▶ _TEXT SECTION_

# Moss dry start on wood



## bitstream1 (19 Feb 2021)

I'm attempting to dry start fissidens fontanus and riccardia chamedryfolia driftwood. This setup has been going for about two weeks and I wanted to share the progress! I chose to do this because they were small amounts of leftover mosses, and the aquarium wouldn't be ready to set up for some months. I hoped this method would help the moss to propagate rapidly and make the aquarium instantly look more mature.

I initially attempted to use the yogurt method, cutting the pieces very small as I had no blender. Unfortunately, the mix was not thick enough and the yogurt was rinsed off within a couple of days. My next problem was that the wood had never been submerged and was dry. In the first few days, I sprayed the moss every hour, as the wood would absorb any of the water and dry out the moss too quickly. Eventually, I relented and added a pool of water at the base of the aquarium. This has helped with the humidity and now the wood is wet enough that I don't need to spray regularly. I highly recommend waterlogging your wood before a dry start.

▶ _INFORMATION PROVIDED_
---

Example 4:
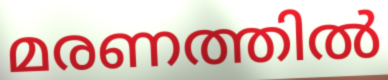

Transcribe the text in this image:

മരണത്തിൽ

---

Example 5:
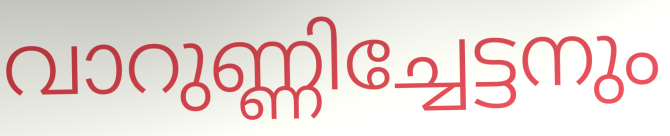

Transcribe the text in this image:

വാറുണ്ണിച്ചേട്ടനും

---

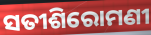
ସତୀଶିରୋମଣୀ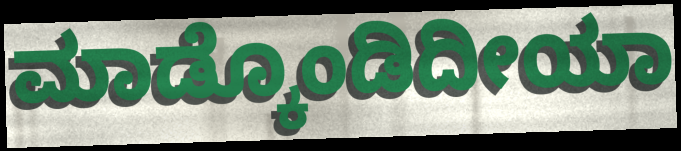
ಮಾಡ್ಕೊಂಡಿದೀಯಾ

▶ _GIVEN INSTRUCTION 1_
In the moss dry start post, what method did the writer first try for attaching the moss?
▶ _GIVEN INSTRUCTION 2_
Reproduce the part of the moss dry start post that opens with the words containing "I initially attempted" and closes with "a dry start.".

▶ _CORRECT RESULT 1_
The yogurt method.

▶ _CORRECT RESULT 2_
I initially attempted to use the yogurt method, cutting the pieces very small as I had no blender. Unfortunately, the mix was not thick enough and the yogurt was rinsed off within a couple of days. My next problem was that the wood had never been submerged and was dry. In the first few days, I sprayed the moss every hour, as the wood would absorb any of the water and dry out the moss too quickly. Eventually, I relented and added a pool of water at the base of the aquarium. This has helped with the humidity and now the wood is wet enough that I don't need to spray regularly. I highly recommend waterlogging your wood before a dry start.